À Ouagadougou, la saison pluvieuse continue de mettre à rude épreuve les infrastructures routières. Après les importantes précipitations de ces derniers jours, plusieurs axes bitumés de la capitale burkinabè présentent un visage préoccupant. Des routes autrefois très sollicitées et appréciées par les usagers se transforment progressivement en véritables parcours d’obstacles.

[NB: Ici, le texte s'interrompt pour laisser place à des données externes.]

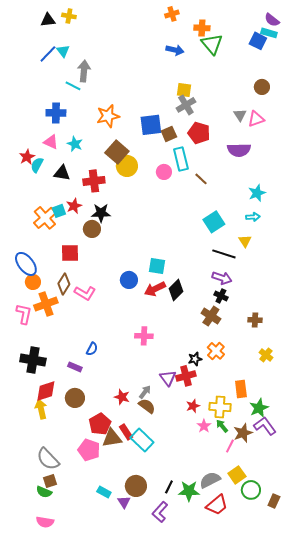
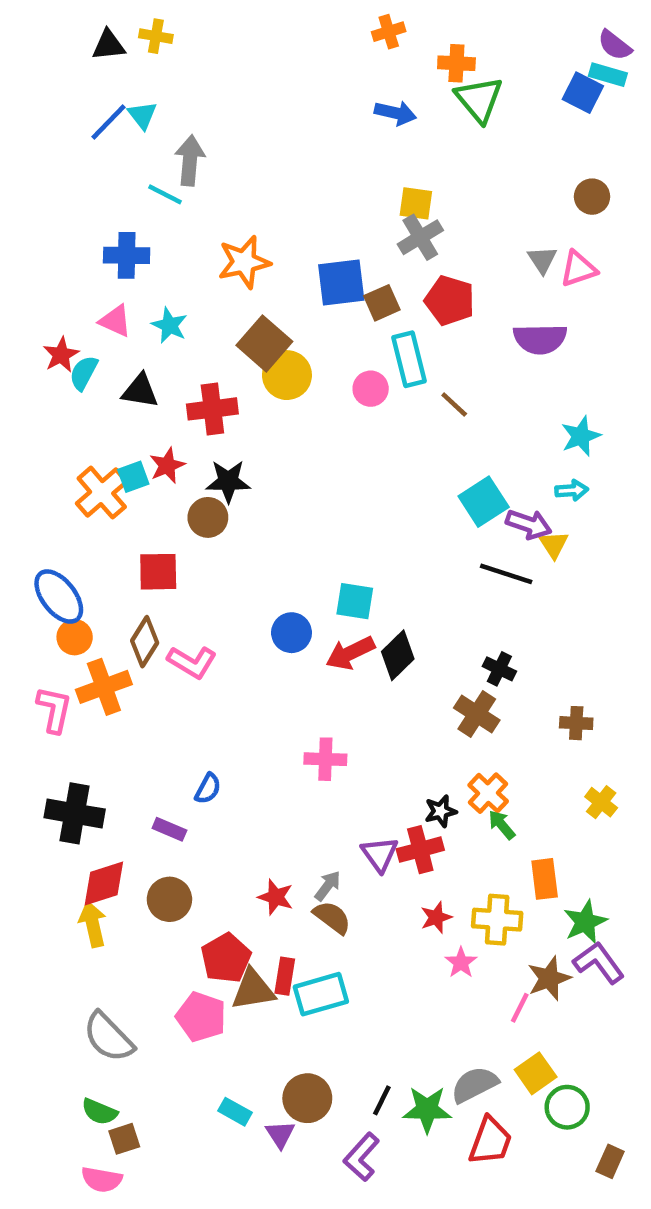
purple arrow: (222, 278) -> (529, 524), moved
green arrow: (222, 426) -> (502, 825), moved
red rectangle: (126, 432) -> (285, 976), turned 42
cyan rectangle: (142, 440) -> (321, 994), turned -60
brown square: (50, 481) -> (124, 1139), moved
brown rectangle: (274, 501) -> (610, 1161), moved
red trapezoid: (217, 505) -> (490, 1141), turned -30

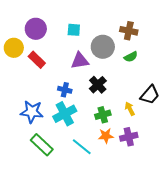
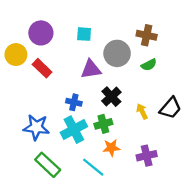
yellow arrow: (130, 109) -> (142, 111), moved
green cross: (103, 115) -> (103, 124), moved
orange star: (106, 136) -> (111, 148), moved

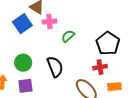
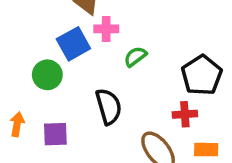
blue square: (22, 24) -> (73, 44), moved
green circle: (23, 63) -> (47, 75), moved

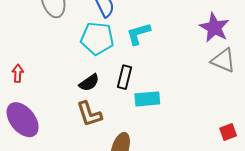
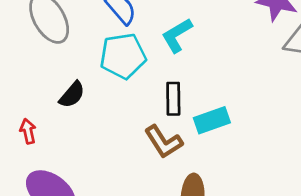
black semicircle: (89, 83) -> (72, 95), moved
brown L-shape: (89, 114) -> (164, 142), moved

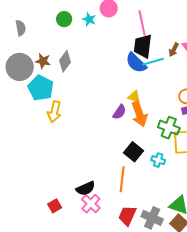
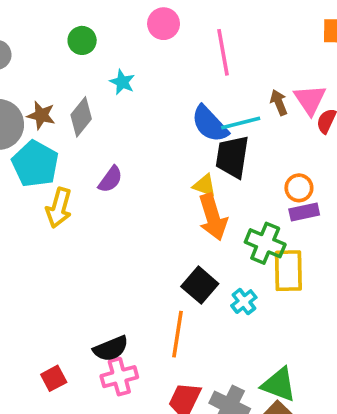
cyan star: (89, 19) -> (122, 82), moved
black trapezoid: (143, 46) -> (232, 157), moved
brown arrow: (174, 50) -> (279, 102), turned 128
purple semicircle: (119, 112) -> (110, 179), moved
cyan cross: (158, 160) -> (244, 302), turned 32
pink cross: (91, 204) -> (119, 377), turned 30

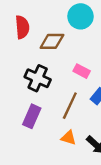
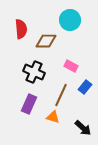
orange triangle: (69, 138) -> (53, 117), moved

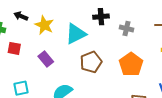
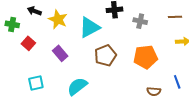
red square: (14, 48) -> (28, 43), turned 32
orange pentagon: (131, 64) -> (146, 57), turned 30

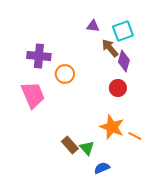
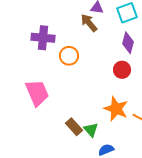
brown arrow: (110, 48) -> (89, 23), moved
pink trapezoid: (33, 95) -> (37, 93), moved

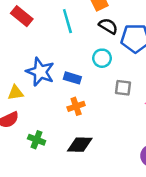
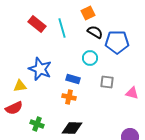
red rectangle: (22, 16) -> (37, 24), moved
blue rectangle: (72, 78) -> (73, 79), moved
orange cross: (76, 106) -> (69, 97), turned 32

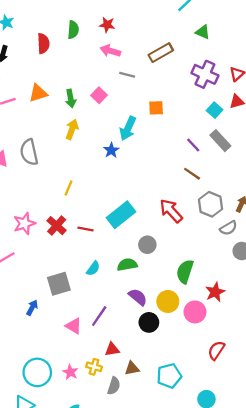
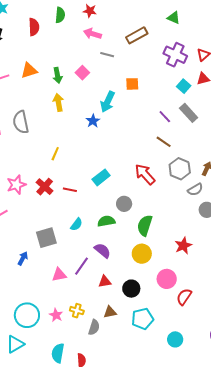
yellow arrow: (72, 129) -> (58, 102), turned -30
cyan rectangle: (121, 215) -> (101, 177), size x0.7
green semicircle: (185, 272) -> (145, 225), moved
purple semicircle: (138, 297) -> (102, 251), moved
pink circle: (195, 312) -> (167, 279), moved
black circle: (149, 322) -> (131, 289), moved
pink triangle: (74, 326) -> (59, 275), turned -42
red triangle: (112, 349) -> (105, 281), moved

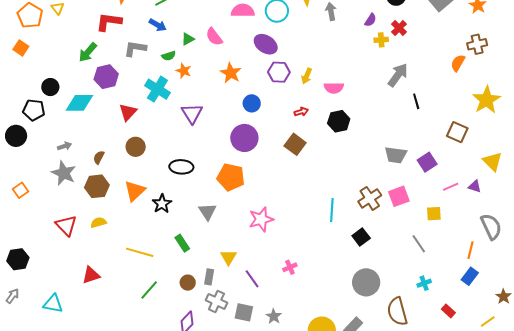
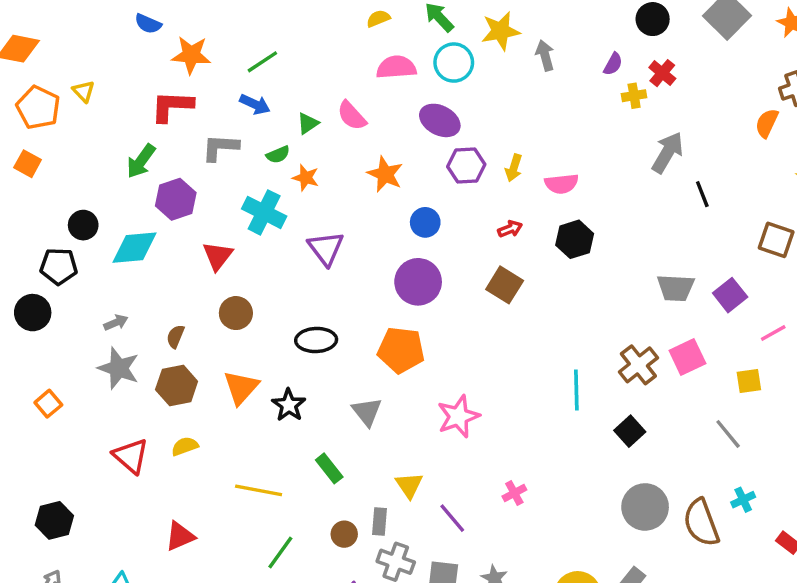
brown semicircle: (397, 311) -> (701, 523), moved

Dans plusieurs quartiers de la ville, automobilistes, motocyclistes et cyclistes doivent désormais redoubler de vigilance pour éviter les nids-de-poule, les creux, les crevasses et les importantes flaques d’eau qui jalonnent certains tronçons. Par endroits, le bitume a complètement disparu, laissant place à des portions de terre difficilement praticables.
Les usagers contraints de slalomer entre les obstacles
Chaque jour, les usagers tentent de se frayer un passage dans ces conditions difficiles. Les conducteurs multiplient les manœuvres pour contourner les zones dégradées, au risque parfois de provoquer des ralentissements ou des situations dangereuses.

Cette dégradation des voies entraîne également des conséquences sur les moyens roulants. Les suspensions, pneus et autres pièces mécaniques des véhicules et engins à deux roues sont fortement sollicités par ces routes endommagées.
Saaba : des axes importants devenus un véritable calvaire
Dans la commune de Saaba, certains tronçons illustrent particulièrement cette situation. La double voie équipée de lampadaires passant par le marché ainsi que l’axe situé derrière l’église catholique en direction de la mairie sont devenus difficiles d’accès pour de nombreux usagers.
Sur ces portions, la circulation relève parfois du parcours du combattant. Les eaux de pluie et le ruissellement ont progressivement fragilisé la chaussée, entraînant l’apparition de nombreuses dégradations.

Un appel à l’entretien durable des infrastructures routières
Face à cette situation, la question de l’entretien régulier des voies urbaines revient au centre des préoccupations. Pour de nombreux observateurs, un suivi permanent des routes permettrait de limiter les dégâts causés par les intempéries et de préserver les investissements réalisés.
Au-delà des interventions ponctuelles, un véritable sursaut collectif et institutionnel apparaît nécessaire afin de garantir des routes plus résistantes et adaptées aux réalités climatiques de Ouagadougou.
En attendant d’éventuelles réhabilitations, les usagers continuent de composer avec ces difficultés quotidiennes, entre prudence, détours et patience.

Toutefois, ces difficultés ne sauraient occulter les efforts engagés par les autorités publiques ces dernières années pour améliorer la mobilité urbaine à Ouagadougou et dans les grandes villes et centres du Burkina Faso. Des actions d’envergure ont notamment été menées, à travers le curage des caniveaux, la réhabilitation et le bitumage de plusieurs axes, ainsi que l’aménagement de voies secondaires et alternatives destinées à faciliter les déplacements et à réduire les embouteillages dans la capitale.

Face aux défis posés par les fortes pluies et l’usure naturelle des infrastructures, l’enjeu demeure désormais de renforcer l’entretien régulier de ces ouvrages afin de préserver les investissements réalisés et d’offrir aux usagers des voies plus sûres et durables.